Leading financial institutions believe recent positive signs in the country will push more prospective home buyers to apply for, and be granted, bonds
South Africa’s major lenders say more home loan applications will probably be made and approved in coming months as the country’s appetite for home ownership coincides with an improvement in what households can afford.
This is against a backdrop of an expected rise in consumer confidence and property market sentiment, and lower interest rates.
According to Nondumiso Ncapai, head of customer strategy and engagement at Absa Home Loans, some property market indicators had already improved in the first three months of this year. The time properties remained on the market went down to 14 weeks from 17 in Q4 last year, and the percentage of properties sold below asking price went down to 91% from 95%. Furthermore, the percentage drop in asking prices improved to 8.2% from 9.8%.

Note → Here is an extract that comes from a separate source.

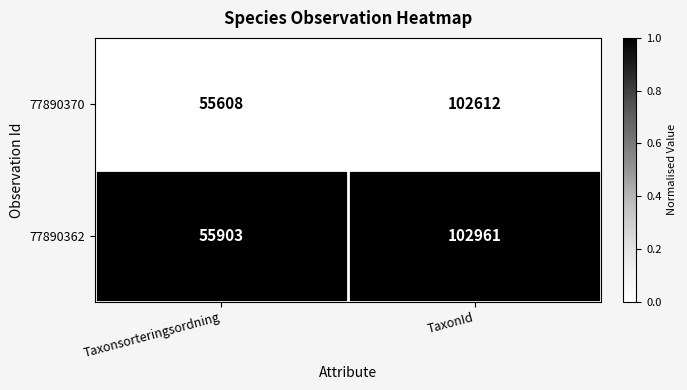

What is the total value across all series at Taxonsorteringsordning?

111511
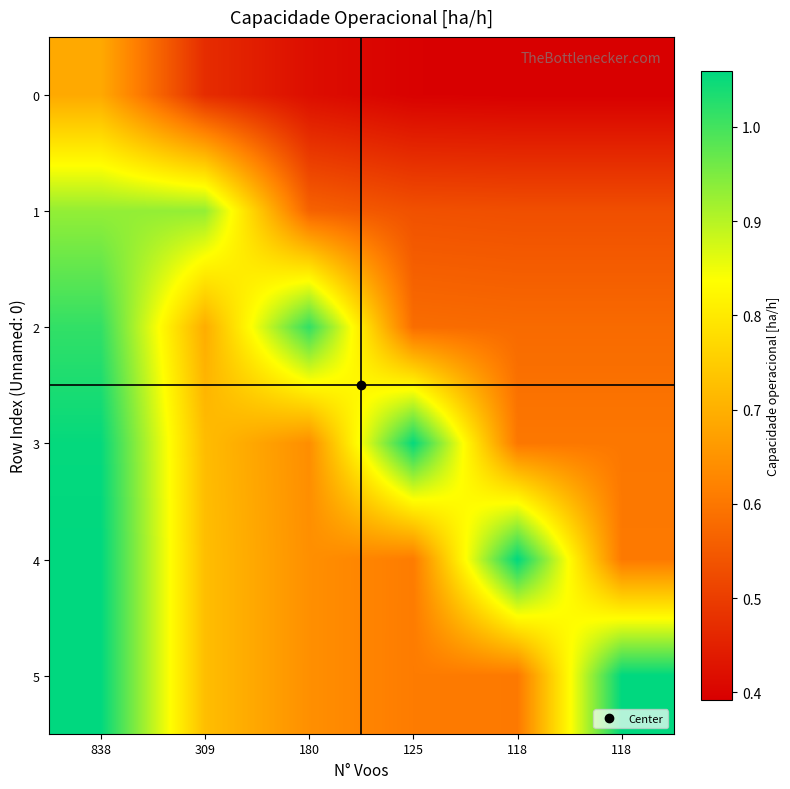

Which label corresponds to the smallest value in the chart?

118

“If consumer confidence and property market sentiment show marked improvement from current levels, these indicators will probably also increase further, with an eventual positive effect on growth in mortgage advances.
“Mortgage balances growth remained relatively low up to February 2018 but growth may gradually improve during the course of the year.”

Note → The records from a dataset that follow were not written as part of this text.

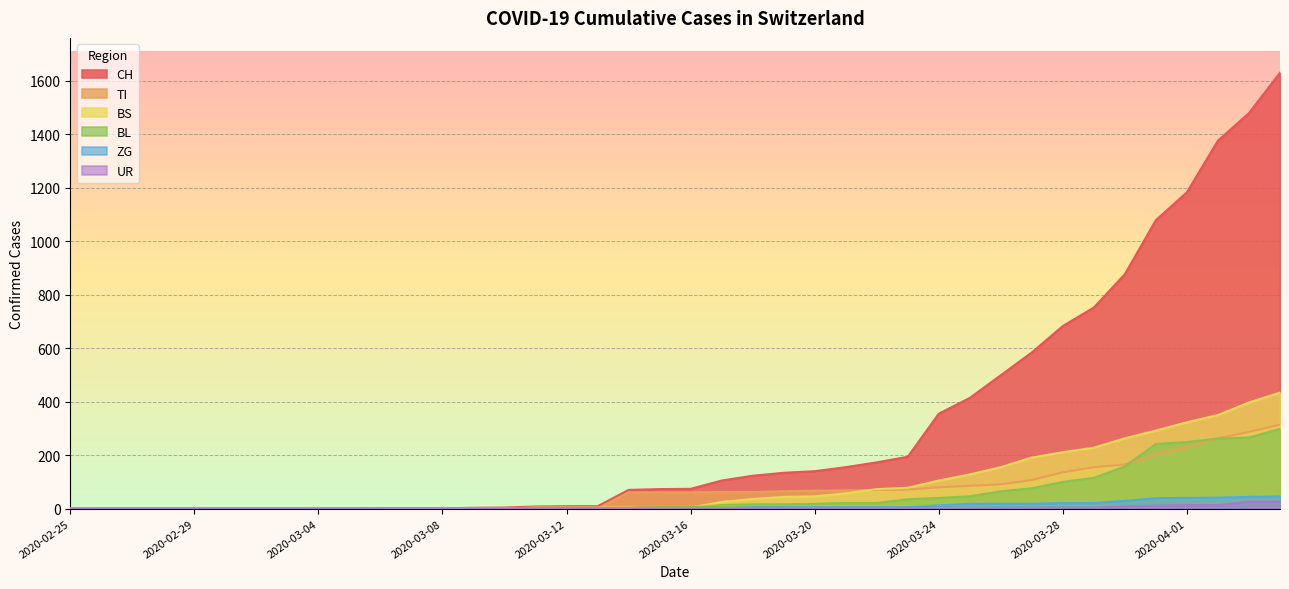

How many lines are shown in the chart?

6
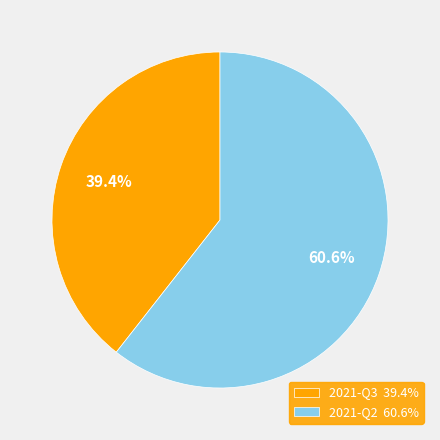

What percentage is NOT represented by 2021-Q3?

60.6%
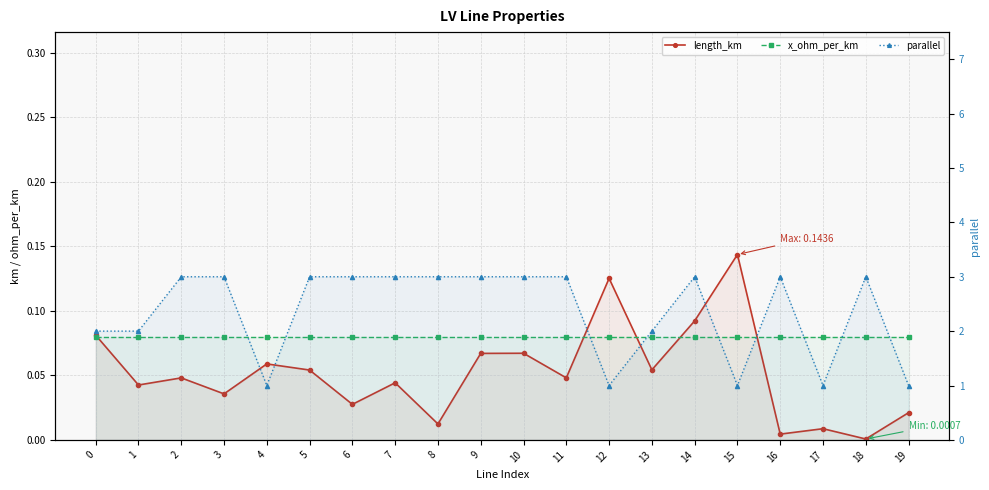

What is the value of the parallel point at the 3rd from the left?

3.0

Standard Bank property economist Siphamandla Mkhwanazi says that based on a turn-around in consumer and business confidence sentiment alone, the appetite for financial commitments, such as houses and cars, should return to the market in the coming months.

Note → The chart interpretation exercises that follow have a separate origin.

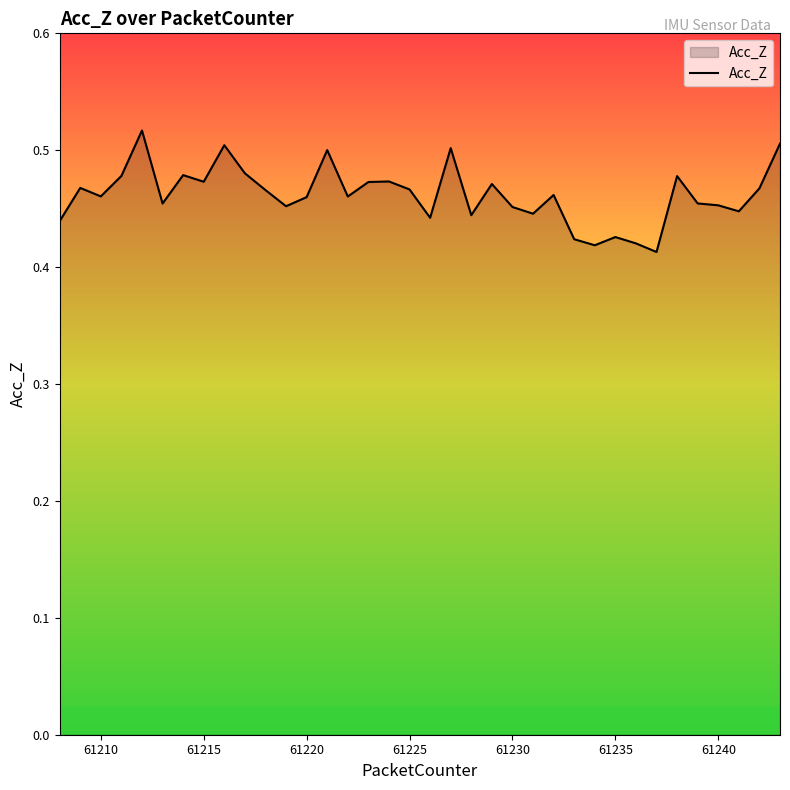

Is this an area chart (filled region under the line)?

Yes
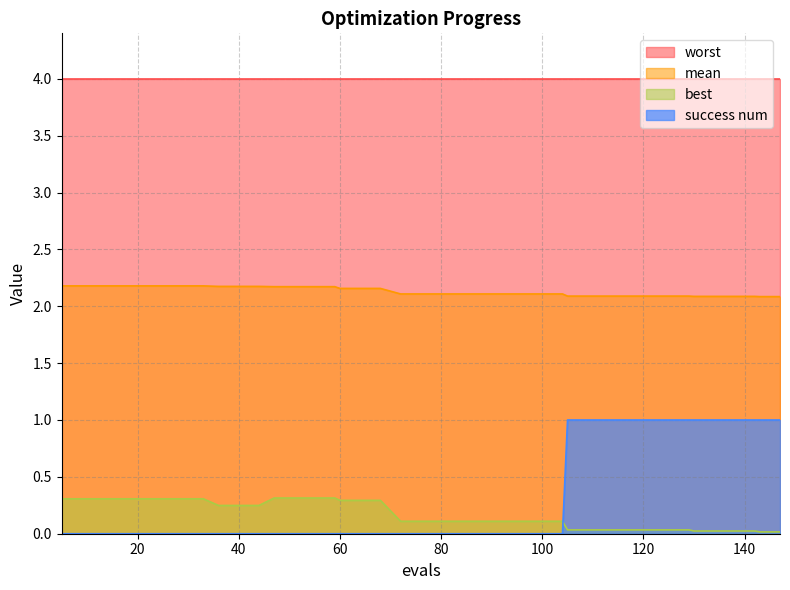

What is the total value across all series at 80?

6.2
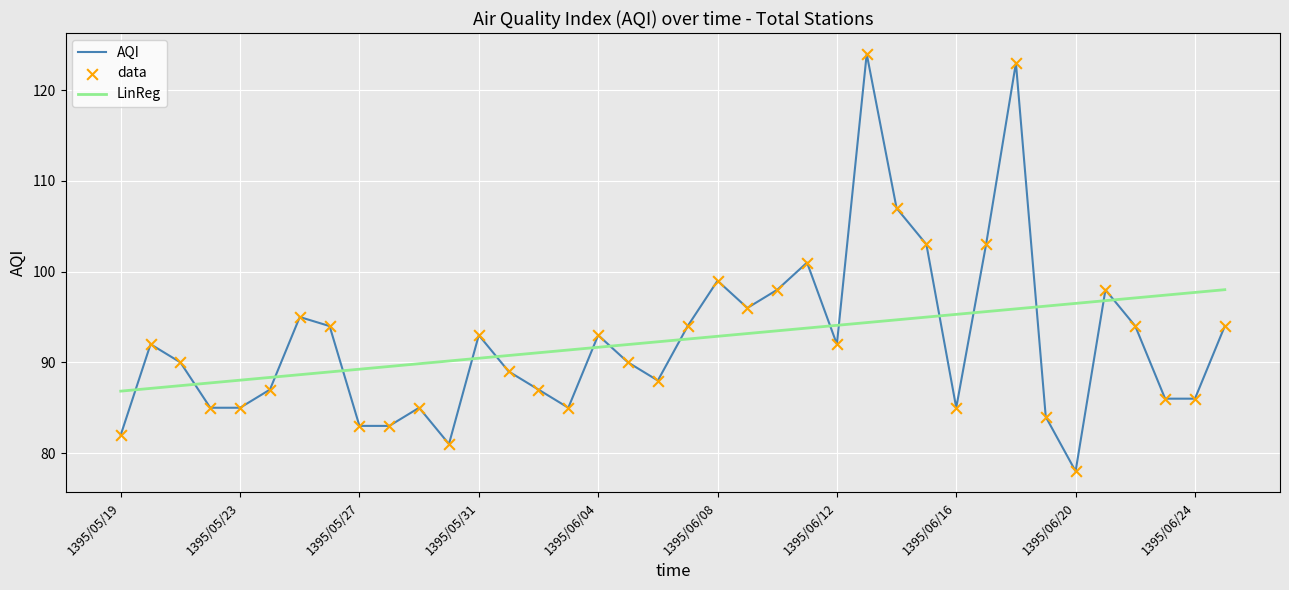

Which series has the widest spread of values?

AQI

“By extension, this should translate into an appetite for credit and therefore more applications.”
In addition to the household debt-to-income ratio declining to around 71% of disposable income by year-end from 85.7% in 2008, Ncapai says interest rates were cut in mid-2017 as well as last month, providing more financial relief to consumers.
“Inflation dropped to 4% in February 2018, largely as a result of declining food price inflation for some time, and a drop in fuel prices in the first two months of the year.
“However, tax hikes announced in the 2018 Budget and a hike in fuel prices next month will impact consumers’ affordability over the short to medium term.”
Despite this, Mkhwanazi believes affordability will improve this year on the back of moderating inflation, lower interest rates and stable real household incomes. He also notes the impact of declining debt-to-income ratios over the past 10 years.
“Theoretically speaking, consumers have over the past decade been building capacity to take on more credit. At a disaggregated level, this capacity varies depending on individual circumstances. Overall, we should see improved purchasing activity in 2018 versus 2016 and 2017.”
Nedbank also foresees positive market activity in the coming months. Thozama Mochadibana, head of customer experience at Nedbank Home Loans, says: “Nedbank Home Loans have observed stable trends with respect to market activity, affordability and credit worthiness during 2018.
“We do, however, expect further improvement given positive sentiment in the market on the back of the recent reduction in the prime lending rate.”
With the renewed optimism, Rudi Botha, chief executive of bond originator BetterBond, says banks are competing for new home loan business and prudent home buyers are benefiting. According to the company’s statistics, the average approved bond size in the country is 6.05% higher than it was 12 months ago, even though the average house price has risen only 2.85% in the same period.
“This corresponds to a drop in deposit levels, from around 22.5% of purchase price at the end of February last year to an average of just under 20% at the moment, which makes it easier and more affordable for home buyers to qualify for a home loan.”
But this does not mean banks have, or will, relax their credit qualification criteria, he cautions.
“The percentage of applications declined outright due to credit record problems dropped from 27% to 23% over the past year, but South Africa’s economic recovery is still tenuous, and households are still vulnerable to sudden cost increases or emergencies. Lenders know this and are being careful not to make hasty bond approval decisions that would put both borrowers and themselves at risk.”
The rejection rate of all credit applications at all lenders in the country, including but not limited to home loans, was 51% in late 2017. This is in comparison to 60% in early 2014, Ncapai says.
FNB warns that improved domestic sentiment and a rise in activity in the property market could see this improvement in affordability levels stalling in the second half of the year. According to the bank’s property economist, John Loos, this is because the currently positive situation could translate into faster house-price growth, possibly even slightly above 5%. If it does, it would bring this growth close to the growth of income levels.
“This would virtually stop the declining trend.”
All the latest mortgage figures
According to the National Credit Regulator:
● The value of mortgages granted increased by 10.10% quarter-on-quarter from R37.54 billion in Q3 to R41.33bn in Q4. This was also a year-on-year increase of 10.68%.
● Home loans worth almost R150 million were granted last year, most being in Q4 when bonds to the value of more than R41m were granted
● Properties valued at R700 000 accounted for bonds totalling more than R119m.
● More than 150 000 bonds were granted in 2017, with 41 602 in Q4.
● More than 76 000 bonds were granted for properties valued at R700 000 and higher.
● More than 98% of home loans were granted to those earning more than R15 000 a month.